El adulto, siempre al acecho. Un tipo que también conoció la orfandad -o la separación por imperativo legal de sus progenitores-, que trabaja en el servicio de recogida de basuras y que en lo personal… está hecho un lio. Pero eso Cynthia no lo sabe. Tan solo entiende que hay alguien que por fin está por ella; la larguirucha, la desgreñada, la de la higiene laxa.
Y así es como ambos -atascados y coincidentes en la puerta de entrada de una pretendida “madurez”- deciden volver al patio del colegio y perderse en sus juegos. Juegos que recrean los que ella tuvo con su madre, con repartición de roles, retos, exabruptos y… excesos varios. ¿Puede llegar a detenerse ese reloj, el que señala la fatídica hora en la que debemos de incorporarnos a la sociedad, empezar a ser productivos, cuidar de una familia propia y sonreír, aunque estemos rotos por dentro?

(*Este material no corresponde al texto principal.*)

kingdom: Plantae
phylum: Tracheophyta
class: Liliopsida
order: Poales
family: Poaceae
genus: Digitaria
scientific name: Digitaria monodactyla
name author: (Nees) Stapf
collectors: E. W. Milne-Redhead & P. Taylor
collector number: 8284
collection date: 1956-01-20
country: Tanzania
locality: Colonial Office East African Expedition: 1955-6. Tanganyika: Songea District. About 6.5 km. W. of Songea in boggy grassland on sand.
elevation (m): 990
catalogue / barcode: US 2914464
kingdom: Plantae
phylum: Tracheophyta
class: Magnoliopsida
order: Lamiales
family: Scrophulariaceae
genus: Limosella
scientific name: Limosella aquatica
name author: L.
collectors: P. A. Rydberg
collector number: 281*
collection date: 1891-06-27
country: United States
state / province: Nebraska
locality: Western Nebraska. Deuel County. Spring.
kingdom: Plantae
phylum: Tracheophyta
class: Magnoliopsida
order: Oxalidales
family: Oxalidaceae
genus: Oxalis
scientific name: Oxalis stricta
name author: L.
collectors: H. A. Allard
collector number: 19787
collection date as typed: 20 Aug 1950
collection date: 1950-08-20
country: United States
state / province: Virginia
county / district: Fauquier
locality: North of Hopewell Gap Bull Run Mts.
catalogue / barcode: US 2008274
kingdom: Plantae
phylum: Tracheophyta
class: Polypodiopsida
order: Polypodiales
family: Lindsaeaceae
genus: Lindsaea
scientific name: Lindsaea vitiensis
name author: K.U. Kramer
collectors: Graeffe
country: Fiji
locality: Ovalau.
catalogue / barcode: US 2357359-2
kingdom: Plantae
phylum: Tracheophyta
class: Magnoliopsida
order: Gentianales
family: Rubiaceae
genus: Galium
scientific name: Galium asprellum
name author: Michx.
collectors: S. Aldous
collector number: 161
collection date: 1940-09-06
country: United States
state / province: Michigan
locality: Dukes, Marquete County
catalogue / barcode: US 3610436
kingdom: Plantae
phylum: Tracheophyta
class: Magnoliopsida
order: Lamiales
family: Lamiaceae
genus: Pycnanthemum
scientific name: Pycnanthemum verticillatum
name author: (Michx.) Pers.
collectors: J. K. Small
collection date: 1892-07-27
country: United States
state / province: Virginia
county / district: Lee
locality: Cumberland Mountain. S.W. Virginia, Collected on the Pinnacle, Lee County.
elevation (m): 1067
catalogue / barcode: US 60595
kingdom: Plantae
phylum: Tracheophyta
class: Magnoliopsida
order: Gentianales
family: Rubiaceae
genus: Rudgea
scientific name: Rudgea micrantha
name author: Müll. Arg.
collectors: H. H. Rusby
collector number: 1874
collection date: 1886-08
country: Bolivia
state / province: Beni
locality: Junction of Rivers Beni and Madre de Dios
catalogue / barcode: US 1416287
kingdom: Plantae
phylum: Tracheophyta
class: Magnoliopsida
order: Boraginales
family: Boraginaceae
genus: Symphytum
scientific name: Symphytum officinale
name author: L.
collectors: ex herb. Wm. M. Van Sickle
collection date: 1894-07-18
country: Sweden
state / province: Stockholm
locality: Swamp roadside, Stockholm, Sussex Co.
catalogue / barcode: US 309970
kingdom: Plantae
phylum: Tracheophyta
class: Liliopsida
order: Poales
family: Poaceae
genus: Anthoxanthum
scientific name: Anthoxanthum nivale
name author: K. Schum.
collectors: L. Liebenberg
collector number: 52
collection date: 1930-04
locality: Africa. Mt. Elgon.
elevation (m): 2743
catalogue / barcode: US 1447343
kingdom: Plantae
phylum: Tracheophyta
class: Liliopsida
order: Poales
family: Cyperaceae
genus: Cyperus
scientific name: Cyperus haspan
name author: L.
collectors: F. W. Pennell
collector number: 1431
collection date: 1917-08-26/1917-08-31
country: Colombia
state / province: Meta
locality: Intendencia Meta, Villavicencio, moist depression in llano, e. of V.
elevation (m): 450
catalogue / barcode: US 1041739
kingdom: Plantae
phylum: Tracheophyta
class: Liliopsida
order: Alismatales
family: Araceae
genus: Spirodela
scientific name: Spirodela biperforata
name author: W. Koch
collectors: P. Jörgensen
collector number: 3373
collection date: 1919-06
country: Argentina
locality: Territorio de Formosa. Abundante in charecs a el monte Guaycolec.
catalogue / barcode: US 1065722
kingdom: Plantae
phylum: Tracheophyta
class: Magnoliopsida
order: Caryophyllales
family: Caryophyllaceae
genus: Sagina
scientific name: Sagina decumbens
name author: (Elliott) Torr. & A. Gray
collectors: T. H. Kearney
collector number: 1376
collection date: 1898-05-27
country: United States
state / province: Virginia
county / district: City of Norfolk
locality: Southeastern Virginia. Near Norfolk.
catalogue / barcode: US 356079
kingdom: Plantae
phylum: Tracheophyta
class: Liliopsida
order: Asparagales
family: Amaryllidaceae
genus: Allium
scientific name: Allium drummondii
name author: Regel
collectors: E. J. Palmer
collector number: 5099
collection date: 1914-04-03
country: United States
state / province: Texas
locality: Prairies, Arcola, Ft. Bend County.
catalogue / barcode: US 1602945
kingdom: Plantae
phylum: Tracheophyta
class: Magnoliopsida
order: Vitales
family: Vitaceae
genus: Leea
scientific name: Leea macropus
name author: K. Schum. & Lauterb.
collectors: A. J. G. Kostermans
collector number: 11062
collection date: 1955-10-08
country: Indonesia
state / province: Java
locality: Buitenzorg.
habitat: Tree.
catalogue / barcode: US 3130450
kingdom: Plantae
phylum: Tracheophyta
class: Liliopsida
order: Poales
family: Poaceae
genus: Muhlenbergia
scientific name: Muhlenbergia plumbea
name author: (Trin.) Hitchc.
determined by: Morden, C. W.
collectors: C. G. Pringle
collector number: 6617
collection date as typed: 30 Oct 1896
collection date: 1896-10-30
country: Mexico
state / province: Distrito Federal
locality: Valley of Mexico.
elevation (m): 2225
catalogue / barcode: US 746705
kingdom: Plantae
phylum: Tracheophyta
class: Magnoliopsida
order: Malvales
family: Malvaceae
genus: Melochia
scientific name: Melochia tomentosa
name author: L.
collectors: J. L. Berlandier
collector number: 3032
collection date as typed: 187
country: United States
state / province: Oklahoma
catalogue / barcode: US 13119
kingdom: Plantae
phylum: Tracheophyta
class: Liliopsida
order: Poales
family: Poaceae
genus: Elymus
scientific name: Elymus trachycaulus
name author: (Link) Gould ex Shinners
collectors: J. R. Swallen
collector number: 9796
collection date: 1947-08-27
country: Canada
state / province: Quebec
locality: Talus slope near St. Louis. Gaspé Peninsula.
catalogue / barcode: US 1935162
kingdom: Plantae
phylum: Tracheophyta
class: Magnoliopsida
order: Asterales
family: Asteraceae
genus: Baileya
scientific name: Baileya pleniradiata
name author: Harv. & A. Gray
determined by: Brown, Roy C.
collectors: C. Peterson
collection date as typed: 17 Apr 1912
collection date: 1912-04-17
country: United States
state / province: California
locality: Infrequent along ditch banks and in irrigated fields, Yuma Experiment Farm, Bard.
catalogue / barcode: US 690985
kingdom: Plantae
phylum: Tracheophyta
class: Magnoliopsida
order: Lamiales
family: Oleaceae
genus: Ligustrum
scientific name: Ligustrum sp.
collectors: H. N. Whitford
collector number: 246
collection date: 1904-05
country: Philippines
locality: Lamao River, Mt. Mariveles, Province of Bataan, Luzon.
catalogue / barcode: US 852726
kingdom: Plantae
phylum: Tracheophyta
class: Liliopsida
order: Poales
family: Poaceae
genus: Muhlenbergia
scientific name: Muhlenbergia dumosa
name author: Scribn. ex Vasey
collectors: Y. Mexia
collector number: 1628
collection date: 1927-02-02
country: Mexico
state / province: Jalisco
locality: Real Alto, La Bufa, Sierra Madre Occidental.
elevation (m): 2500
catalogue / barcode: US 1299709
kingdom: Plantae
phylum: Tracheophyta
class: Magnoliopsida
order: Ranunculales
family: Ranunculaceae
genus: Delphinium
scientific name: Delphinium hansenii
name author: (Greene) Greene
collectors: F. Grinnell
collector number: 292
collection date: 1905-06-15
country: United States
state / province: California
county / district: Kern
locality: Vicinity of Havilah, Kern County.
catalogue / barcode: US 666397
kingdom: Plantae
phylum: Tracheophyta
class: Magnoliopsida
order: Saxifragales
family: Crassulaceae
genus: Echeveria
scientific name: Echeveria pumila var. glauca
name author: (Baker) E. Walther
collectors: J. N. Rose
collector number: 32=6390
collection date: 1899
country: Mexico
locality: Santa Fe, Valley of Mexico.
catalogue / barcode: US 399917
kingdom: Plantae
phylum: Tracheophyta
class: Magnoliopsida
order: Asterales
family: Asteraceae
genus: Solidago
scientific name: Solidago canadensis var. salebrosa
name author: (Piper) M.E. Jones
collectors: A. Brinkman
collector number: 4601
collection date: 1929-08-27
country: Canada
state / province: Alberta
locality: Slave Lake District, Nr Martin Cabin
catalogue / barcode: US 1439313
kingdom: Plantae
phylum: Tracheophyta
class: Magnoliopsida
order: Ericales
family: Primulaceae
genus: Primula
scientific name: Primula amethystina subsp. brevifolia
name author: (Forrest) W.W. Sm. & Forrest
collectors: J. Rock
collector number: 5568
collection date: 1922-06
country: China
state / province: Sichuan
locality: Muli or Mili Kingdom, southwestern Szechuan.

El padre en ciernes sólo quería una prórroga. Enamorarse otra vez sin ninguna obligación asociada. Soñar, vacilar, encandilar a una ingenua, perderse en una entrega mutua que no es tal (él solo quiere, a la postre, saciar un último ataque de lujuria. Ella está empezando a manifestar un desequilibrio mental que su pretendiente interpreta como autenticidad, como genuina expresión de libertad).
La casa de acogida -en la que ambos vivieron durante épocas distintas- vuelve a ser ese santuario que los rescató de amenazas externas varias… pero que no los preparó para el pulso definitivo: sobrevivir a sí mismos, a todos los fantasmas que aguardan en el piso de arriba. Allí, superados los dos tramos de escaleras, es donde Cynthia está volviendo a reproducir aquél Nunca Jamás de papel albal, columnas de periódicos, partes de apliques desconchados, antenas que nada sintonizan y deshechos pendientes de clasificación que otrora fueron -para su madre y para ella- objetos preciosos que merecían ser regalados en ocasiones importantes.

Los excesos es cine del detalle y de celebración en el acaparamiento. Y en ese montón de sensaciones recopilados con paciencia por su realizadora hallareis de todo; sólo se os pide que rebusquéis, que os abandonéis al vagabundeo con la misma disciplina de trabajo que una espigadora de la Varda, que sigáis a cierta y distancia a esa pareja que parece sacada de Malas tierras (Terrence Malick, 1973) y que recordéis que no todo el mundo ha gozado del derecho a disfrutar de una vida ordenada, sin ornamentos innecesarios, minimalista y pulida.
Y que lo de “menos es más” (en lo material, en lo sentimental, en lo existencial) quizás sólo sea válido para quienes vienen de haber tenido mucho, pero que mucho más.